Without proper treatment, obesity can lead to other serious health problems, such as:
- heart disease
- sleep apnea (when you periodically stop breathing during sleep)
Your doctor will measure your weight and height in order to calculate your BMI. Your BMI is an estimate of your body fat and is used as a primary screening tool for obesity. Your provider may also take a measurement of your waist circumference. These combined measurements will help estimate how much body fat you have and determine your risk of diseases, such as heart disease, stroke, and type 2 diabetes.
The acceptable percentage of body fat can vary by age, sex, and ethnicity, but typically ranges between 10 and 22 percent for men and 20 to 32 percent for women. Your doctor will provide more specific information about your BMI and what it means for you.
BMI Ranges are as follows (CDC):
18.5 to 24.9
25.0 to 29.9
30.0 and above
Calculating Body Fat Percentage
A skinfold test may also be done to check your body fat percentage. In this test, a doctor measures the thickness of a fold of skin from the arm, abdomen, or thigh with a caliper.
Your healthcare provider may also ask questions about your lifestyle to find out more about your eating and exercise habits. Your doctor may order additional blood tests to look for hormonal or other medical problems that could be causing your weight gain.
Diet & Exercise
The most effective way to lose weight is to adopt healthy eating habits, exercise routines, and stress management techniques. Regular exercise and healthy eating are important, and even modest weight loss will improve your health. It is also important to learn stress management tools that can be used in place of overeating or snacking during stressful times.
You should work with your doctor and a dietician to set realistic goals that will help you lose weight slowly through diet and exercise. It may be helpful to find support from friends, family, or your community in order to make lifestyle changes that will lead to long-term weight loss.
Weight Loss Drugs
Sometimes, weight loss drugs may be prescribed. While these medications may cause weight loss, most people regain the weight once they stop taking the medication. There are many herbal and over-the-counter supplements that claim to help you lose weight, but many of these claims have not been verified.
Surgery may also be an option to treat obesity if you have tried other methods for losing weight but have not been successful in maintaining long-term weight loss. It can often help reduce the risk of other diseases (e.g. diabetes, heart disease, sleep apnea) that are associated with severe obesity.
Surgery may cause complications, and you should talk with your doctor to determine if this is an option for you. There are two common types of weight-loss (bariatric) surgeries:
Laparoscopic gastric bypass: In this procedure, the surgeon will place a band around the upper part of your stomach. This limits the amount of food you can eat at one time by making you feel full after eating small amounts of food.
Gastric bypass surgery: This surgery will change how the food you eat travels through your digestive tract by bypassing a portion of your stomach and small bowel.
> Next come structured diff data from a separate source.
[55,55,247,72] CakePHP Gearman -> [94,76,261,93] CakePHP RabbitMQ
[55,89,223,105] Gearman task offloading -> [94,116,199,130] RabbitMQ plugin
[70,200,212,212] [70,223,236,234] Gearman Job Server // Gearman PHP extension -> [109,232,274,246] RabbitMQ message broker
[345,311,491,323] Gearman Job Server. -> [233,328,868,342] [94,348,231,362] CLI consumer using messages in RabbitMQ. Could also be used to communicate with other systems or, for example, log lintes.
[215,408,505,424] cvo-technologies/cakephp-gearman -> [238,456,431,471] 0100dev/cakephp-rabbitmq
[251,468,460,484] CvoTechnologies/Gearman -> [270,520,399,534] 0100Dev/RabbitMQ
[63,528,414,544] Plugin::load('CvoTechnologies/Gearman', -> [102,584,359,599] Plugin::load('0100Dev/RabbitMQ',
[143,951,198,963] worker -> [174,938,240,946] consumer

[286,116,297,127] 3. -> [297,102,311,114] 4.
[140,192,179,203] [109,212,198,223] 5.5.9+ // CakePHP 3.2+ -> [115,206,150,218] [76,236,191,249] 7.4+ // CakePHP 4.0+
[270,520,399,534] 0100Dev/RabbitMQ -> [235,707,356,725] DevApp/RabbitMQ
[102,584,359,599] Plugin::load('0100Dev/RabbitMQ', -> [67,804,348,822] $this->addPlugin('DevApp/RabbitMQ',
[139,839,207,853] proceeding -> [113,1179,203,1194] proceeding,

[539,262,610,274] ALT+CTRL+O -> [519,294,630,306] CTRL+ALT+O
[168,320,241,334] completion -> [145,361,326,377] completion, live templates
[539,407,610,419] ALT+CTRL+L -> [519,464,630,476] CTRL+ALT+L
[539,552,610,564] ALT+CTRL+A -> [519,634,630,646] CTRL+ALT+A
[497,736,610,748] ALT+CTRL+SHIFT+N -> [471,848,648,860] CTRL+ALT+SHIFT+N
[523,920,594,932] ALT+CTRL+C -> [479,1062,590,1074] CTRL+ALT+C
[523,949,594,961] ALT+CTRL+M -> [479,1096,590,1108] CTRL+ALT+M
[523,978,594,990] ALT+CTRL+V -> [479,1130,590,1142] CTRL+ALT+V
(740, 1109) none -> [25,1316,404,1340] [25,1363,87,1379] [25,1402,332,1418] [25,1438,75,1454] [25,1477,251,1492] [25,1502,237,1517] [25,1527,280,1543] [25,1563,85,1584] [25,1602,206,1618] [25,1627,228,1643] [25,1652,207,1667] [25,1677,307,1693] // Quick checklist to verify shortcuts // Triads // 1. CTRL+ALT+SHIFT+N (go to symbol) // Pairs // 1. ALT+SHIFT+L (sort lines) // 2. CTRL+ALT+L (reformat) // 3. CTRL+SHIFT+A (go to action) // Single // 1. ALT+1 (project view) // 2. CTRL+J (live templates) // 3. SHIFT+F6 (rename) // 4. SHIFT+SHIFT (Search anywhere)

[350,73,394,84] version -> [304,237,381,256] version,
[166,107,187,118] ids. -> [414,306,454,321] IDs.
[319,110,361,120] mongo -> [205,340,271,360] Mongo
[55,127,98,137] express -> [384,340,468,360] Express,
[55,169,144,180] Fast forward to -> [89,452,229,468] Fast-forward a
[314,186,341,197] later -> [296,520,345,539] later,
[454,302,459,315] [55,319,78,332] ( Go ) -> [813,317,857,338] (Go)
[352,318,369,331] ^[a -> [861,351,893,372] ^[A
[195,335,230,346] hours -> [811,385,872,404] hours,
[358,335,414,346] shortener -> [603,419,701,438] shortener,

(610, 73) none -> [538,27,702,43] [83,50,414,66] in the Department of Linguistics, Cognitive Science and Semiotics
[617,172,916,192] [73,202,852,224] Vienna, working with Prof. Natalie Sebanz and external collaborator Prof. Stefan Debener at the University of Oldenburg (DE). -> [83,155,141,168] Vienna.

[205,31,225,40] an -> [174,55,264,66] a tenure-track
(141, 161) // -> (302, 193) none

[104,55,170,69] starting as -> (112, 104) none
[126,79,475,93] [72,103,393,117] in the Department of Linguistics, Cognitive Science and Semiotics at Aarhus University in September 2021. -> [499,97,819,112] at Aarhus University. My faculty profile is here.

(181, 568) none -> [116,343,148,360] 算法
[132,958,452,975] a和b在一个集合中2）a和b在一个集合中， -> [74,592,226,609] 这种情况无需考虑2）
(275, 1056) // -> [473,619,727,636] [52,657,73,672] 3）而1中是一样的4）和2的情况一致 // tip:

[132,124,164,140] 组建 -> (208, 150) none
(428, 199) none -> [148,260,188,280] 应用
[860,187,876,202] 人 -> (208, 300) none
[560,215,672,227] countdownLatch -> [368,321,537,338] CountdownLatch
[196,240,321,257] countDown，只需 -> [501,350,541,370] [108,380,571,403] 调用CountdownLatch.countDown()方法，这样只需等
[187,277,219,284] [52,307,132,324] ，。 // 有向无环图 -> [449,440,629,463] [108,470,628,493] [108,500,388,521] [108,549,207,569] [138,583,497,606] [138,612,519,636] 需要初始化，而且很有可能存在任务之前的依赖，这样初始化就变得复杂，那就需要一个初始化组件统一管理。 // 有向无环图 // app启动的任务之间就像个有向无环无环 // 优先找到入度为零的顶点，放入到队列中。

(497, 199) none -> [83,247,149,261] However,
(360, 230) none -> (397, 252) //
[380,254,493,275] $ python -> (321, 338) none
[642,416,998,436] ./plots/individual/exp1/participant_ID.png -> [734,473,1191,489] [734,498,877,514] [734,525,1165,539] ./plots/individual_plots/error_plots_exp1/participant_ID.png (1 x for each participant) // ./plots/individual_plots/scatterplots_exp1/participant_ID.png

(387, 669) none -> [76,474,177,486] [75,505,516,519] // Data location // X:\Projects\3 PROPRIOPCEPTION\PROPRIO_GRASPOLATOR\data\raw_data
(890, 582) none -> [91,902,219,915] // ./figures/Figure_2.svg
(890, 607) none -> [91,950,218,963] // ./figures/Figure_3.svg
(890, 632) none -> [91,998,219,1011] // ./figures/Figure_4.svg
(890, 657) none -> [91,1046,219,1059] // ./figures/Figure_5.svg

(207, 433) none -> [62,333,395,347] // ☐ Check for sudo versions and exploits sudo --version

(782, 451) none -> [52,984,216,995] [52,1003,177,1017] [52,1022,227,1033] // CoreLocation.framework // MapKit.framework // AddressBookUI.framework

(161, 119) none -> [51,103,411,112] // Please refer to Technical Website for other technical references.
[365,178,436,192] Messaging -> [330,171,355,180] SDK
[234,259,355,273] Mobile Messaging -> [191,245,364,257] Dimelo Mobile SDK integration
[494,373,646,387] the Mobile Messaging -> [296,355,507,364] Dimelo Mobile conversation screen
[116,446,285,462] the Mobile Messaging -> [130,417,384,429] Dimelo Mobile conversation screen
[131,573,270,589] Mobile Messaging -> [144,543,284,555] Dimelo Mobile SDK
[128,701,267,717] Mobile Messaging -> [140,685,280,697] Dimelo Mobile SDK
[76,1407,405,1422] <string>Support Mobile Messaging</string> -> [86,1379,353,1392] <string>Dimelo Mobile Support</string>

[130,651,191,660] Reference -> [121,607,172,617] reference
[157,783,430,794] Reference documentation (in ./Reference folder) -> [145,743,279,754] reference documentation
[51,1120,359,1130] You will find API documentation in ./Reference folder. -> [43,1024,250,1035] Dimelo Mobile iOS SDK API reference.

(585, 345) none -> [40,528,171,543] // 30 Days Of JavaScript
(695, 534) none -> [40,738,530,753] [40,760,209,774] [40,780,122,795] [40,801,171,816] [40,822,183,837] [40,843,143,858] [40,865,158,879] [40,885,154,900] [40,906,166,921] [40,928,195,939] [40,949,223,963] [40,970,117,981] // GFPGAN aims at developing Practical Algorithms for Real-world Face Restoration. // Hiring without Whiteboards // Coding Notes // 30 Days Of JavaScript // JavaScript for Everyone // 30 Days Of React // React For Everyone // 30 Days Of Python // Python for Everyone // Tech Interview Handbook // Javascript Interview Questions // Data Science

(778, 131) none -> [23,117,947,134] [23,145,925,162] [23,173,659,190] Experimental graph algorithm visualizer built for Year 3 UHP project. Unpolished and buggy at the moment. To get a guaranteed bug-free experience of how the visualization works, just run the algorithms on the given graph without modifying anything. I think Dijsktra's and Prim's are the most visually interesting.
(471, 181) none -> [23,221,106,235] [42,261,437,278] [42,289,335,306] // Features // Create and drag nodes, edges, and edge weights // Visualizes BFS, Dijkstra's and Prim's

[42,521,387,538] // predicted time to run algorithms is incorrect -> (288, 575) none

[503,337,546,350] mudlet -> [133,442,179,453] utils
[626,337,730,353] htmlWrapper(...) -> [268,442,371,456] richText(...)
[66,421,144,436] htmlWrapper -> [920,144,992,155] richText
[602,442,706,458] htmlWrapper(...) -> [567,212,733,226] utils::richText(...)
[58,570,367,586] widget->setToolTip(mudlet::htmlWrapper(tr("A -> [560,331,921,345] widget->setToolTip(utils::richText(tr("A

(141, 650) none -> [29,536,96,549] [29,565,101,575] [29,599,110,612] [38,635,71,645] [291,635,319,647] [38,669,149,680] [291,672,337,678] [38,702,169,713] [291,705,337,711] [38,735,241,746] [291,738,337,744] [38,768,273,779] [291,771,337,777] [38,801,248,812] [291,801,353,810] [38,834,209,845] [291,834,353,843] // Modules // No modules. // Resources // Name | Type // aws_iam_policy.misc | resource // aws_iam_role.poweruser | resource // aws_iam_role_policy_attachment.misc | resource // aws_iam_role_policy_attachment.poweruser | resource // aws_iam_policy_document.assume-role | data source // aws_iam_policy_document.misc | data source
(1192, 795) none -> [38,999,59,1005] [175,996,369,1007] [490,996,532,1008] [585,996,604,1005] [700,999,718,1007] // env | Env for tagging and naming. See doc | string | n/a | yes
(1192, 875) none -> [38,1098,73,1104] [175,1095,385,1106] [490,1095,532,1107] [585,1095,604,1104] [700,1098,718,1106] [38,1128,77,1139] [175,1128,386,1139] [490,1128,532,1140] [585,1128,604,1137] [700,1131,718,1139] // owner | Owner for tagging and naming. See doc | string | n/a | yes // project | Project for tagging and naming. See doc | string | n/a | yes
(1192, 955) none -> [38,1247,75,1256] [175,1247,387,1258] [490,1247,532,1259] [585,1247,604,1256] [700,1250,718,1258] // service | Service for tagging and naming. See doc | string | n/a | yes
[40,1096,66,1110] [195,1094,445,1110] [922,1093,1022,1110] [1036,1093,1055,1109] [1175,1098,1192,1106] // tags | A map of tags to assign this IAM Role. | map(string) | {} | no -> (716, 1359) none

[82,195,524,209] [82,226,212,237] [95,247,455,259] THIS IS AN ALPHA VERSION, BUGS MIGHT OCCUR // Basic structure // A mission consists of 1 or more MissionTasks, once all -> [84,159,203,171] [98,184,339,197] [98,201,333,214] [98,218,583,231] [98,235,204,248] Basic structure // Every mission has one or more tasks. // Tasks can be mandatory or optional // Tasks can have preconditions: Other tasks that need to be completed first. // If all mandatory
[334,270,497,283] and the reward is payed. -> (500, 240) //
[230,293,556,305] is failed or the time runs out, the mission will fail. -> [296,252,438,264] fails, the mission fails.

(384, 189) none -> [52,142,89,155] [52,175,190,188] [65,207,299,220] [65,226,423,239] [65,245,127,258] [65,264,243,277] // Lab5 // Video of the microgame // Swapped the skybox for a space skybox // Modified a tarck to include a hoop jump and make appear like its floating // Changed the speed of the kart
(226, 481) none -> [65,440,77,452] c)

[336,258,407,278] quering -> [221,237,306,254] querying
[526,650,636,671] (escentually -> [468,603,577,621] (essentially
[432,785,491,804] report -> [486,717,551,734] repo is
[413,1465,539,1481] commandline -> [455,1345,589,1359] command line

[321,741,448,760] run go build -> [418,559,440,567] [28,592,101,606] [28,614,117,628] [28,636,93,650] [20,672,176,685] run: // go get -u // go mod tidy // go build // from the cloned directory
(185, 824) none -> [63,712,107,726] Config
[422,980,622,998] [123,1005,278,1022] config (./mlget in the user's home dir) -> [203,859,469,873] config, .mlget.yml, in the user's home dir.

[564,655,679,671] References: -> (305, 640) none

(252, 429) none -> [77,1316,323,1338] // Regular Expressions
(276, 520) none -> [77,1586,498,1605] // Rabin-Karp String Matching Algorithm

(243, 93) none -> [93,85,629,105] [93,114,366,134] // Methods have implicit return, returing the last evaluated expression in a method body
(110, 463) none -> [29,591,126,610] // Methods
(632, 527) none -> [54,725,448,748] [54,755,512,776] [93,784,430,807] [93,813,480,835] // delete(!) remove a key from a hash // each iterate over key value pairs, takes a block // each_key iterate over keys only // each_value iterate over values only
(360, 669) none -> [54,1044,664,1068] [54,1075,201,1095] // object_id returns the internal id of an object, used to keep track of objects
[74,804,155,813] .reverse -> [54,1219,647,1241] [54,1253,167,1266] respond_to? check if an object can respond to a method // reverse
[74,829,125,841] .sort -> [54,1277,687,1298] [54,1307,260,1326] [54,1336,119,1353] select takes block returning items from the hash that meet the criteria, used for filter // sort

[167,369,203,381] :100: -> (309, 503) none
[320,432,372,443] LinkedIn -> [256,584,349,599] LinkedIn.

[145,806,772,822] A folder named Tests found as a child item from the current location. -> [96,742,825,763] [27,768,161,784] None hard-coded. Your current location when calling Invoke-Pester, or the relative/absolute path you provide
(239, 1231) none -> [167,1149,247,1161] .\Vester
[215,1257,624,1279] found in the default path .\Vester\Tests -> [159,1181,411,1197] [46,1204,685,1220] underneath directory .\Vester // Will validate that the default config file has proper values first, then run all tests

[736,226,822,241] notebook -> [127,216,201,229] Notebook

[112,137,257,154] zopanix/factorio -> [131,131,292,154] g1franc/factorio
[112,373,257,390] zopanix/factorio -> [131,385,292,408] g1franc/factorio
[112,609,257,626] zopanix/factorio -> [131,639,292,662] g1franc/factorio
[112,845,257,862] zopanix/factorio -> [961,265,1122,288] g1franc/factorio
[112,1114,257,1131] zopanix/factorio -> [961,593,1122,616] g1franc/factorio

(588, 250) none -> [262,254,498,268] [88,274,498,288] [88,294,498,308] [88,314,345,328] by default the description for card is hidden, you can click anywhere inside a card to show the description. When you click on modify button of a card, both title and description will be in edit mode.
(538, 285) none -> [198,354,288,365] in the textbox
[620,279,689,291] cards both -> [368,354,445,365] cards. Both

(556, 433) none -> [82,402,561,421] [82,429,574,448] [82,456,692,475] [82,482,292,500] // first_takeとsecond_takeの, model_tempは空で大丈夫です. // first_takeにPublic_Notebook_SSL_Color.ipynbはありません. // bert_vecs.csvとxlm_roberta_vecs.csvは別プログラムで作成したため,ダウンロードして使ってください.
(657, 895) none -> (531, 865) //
It will make you feel full when you’ve eaten less food.
Obesity and morbid obesity are serious and potentially life-threatening conditions. A healthy lifestyle that includes a healthy diet and regular exercise are important for preventing obesity.
Diet and Exercise
People who are morbidly obese should avoid “fad” diets and focus instead on changing eating behaviors. Recommendations include:
- adding more fruits and vegetables to your diet
- eating smaller meals
- count calories
- avoid saturated fats, trans fats, and refined sugars
Physical activity is good for overall health and is especially important if you’re trying to lose weight. To begin losing weight, you will need to do moderate to vigorous exercise for more than three hours per week. Vigorous activity raises your heart rate significantly. Examples include:
- running or jogging
- jumping rope
Moderate exercises include brisk walking or biking, and can also include everyday activities like shoveling snow or yard work (CDC).